**TRECHO:**
···

Não é por acaso que a desconfiança na ciência é desenfreada neste país e em outros. O ensino de ciências ostenta sua separação de nossa humanidade, relegando como secundárias as preocupações subjetivas e existenciais.
As pessoas baseiam sua visão de mundo no conhecimento que acumulam por meio do aprendizado, do contexto cultural e das experiências de vida. As tribos às quais escolhemos pertencer (quando temos essa liberdade) são expressões dessa visão de mundo. O Iluminismo e o consequente foco no materialismo científico deixaram muitas pessoas para trás, ansiando por algum tipo de orientação espiritual. A vida tornou-se objetivada, assim como nosso planeta e nossa relação transacional com ele e com outras formas de vida. Como podemos reconciliar alguns dos aspectos mais fundamentais da natureza humana – amor, perda, a necessidade de pertencer – com as lentes frias do raciocínio dedutivo e da análise de dados?

···

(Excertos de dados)
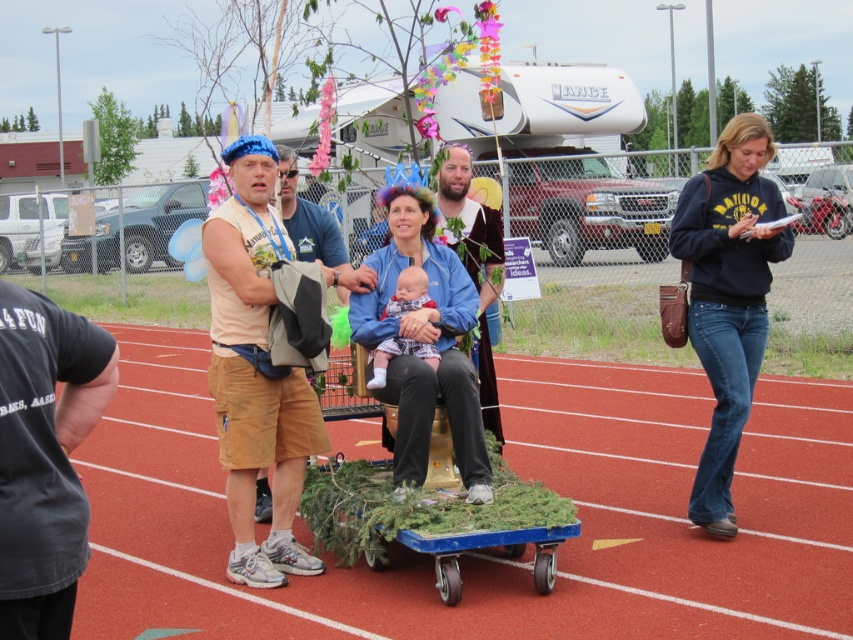
Question: Which of these objects is positioned farthest from the soft white baby at center?

Choices:
 (A) red rubber race track at center
 (B) matte brown cart at center

Answer: (A)

Question: Does red rubber race track at center appear on the right side of blue denim jacket at center?

Choices:
 (A) yes
 (B) no

Answer: (A)

Question: Is dark blue hoodie at center thinner than tan fabric shorts at left?

Choices:
 (A) yes
 (B) no

Answer: (B)

Question: Which point is farther to the camera?

Choices:
 (A) (428, 428)
 (B) (729, 486)

Answer: (B)

Question: Which is farther from the brown leather jacket at center?

Choices:
 (A) tan cargo shorts at center
 (B) tan fabric shorts at left
 (C) blue denim jacket at center

Answer: (A)

Question: Is tan cargo shorts at center wider than brown leather jacket at center?

Choices:
 (A) yes
 (B) no

Answer: (A)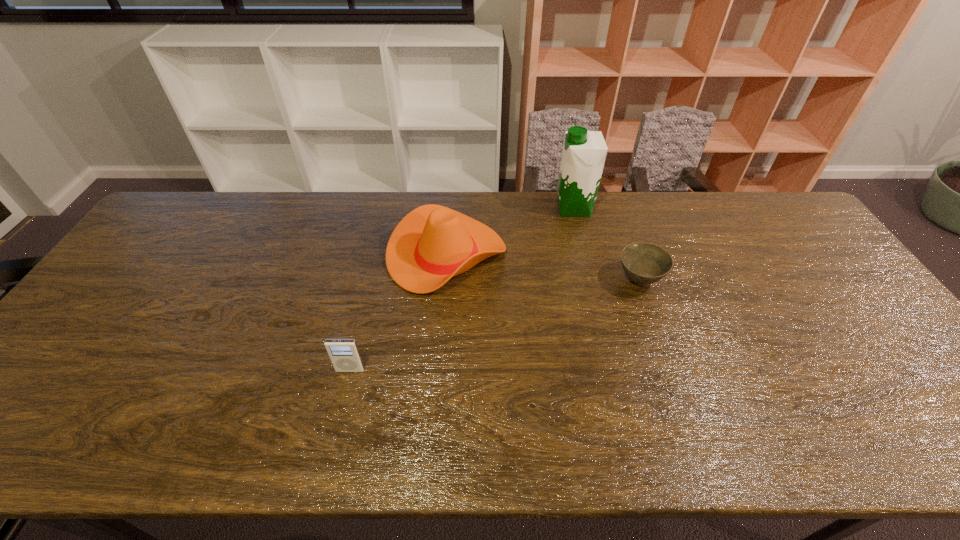
The height and width of the screenshot is (540, 960). I want to click on the tallest object, so click(584, 152).

You are a GUI agent. You are given a task and a screenshot of the screen. Output one action in this format:
    pyautogui.click(x=<x>, y=<y>)
    Task: Click on the third object from left to right
    Image resolution: width=960 pixels, height=540 pixels.
    Given the screenshot: What is the action you would take?
    pyautogui.click(x=584, y=152)

You are a GUI agent. You are given a task and a screenshot of the screen. Output one action in this format:
    pyautogui.click(x=<x>, y=<y>)
    Task: Click on the third shortest object
    
    Given the screenshot: What is the action you would take?
    pyautogui.click(x=431, y=244)

This screenshot has width=960, height=540. What are the coordinates of `iPod` in the screenshot? It's located at pyautogui.click(x=344, y=354).

Locate an element on the screen. The image size is (960, 540). the third tallest object is located at coordinates (344, 354).

This screenshot has height=540, width=960. Identify the location of bowl. (644, 263).

Where is `the rightmost object`? the rightmost object is located at coordinates (644, 263).

In order to click on vacant space positioned 0.360m on the front-facing side of the tallest object in this screenshot , I will do pos(450,208).

I want to click on free space located on the front-facing side of the tallest object, so point(526,208).

I want to click on free space located 0.220m on the front-facing side of the tallest object, so click(x=491, y=208).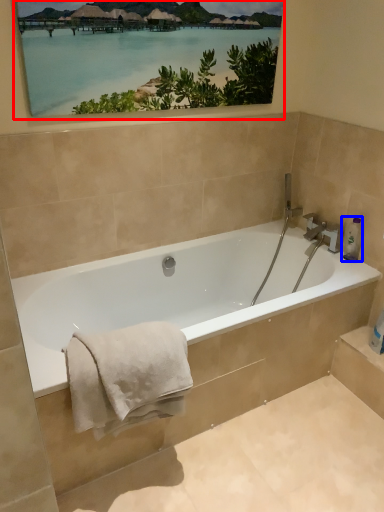
Question: Which object is closer to the camera taking this photo, picture frame (highlighted by a red box) or toiletry (highlighted by a blue box)?

Choices:
 (A) picture frame
 (B) toiletry

Answer: (A)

···

**CONJUNTO DE TAREFAS:**
- A) Responda com base no trecho:
(i) O que o ensino de ciências relega como secundárias?
(ii) Em que as pessoas baseiam sua visão de mundo?
(iii) Pelo que o Iluminismo e o foco no materialismo científico deixaram muitas pessoas ansiando?
- B) Transcreva o trecho de "As pessoas baseiam" até "análise de dados?", inclusive, substituindo "materialismo científico" por "racionalismo científico".

**RESULTADOS POR TAREFA:**
- A)
(i) As preocupações subjetivas e existenciais.
(ii) No conhecimento que acumulam por meio do aprendizado, do contexto cultural e das experiências de vida.
(iii) Por algum tipo de orientação espiritual.

- B)
As pessoas baseiam sua visão de mundo no conhecimento que acumulam por meio do aprendizado, do contexto cultural e das experiências de vida. As tribos às quais escolhemos pertencer (quando temos essa liberdade) são expressões dessa visão de mundo. O Iluminismo e o consequente foco no racionalismo científico deixaram muitas pessoas para trás, ansiando por algum tipo de orientação espiritual. A vida tornou-se objetivada, assim como nosso planeta e nossa relação transacional com ele e com outras formas de vida. Como podemos reconciliar alguns dos aspectos mais fundamentais da natureza humana – amor, perda, a necessidade de pertencer – com as lentes frias do raciocínio dedutivo e da análise de dados?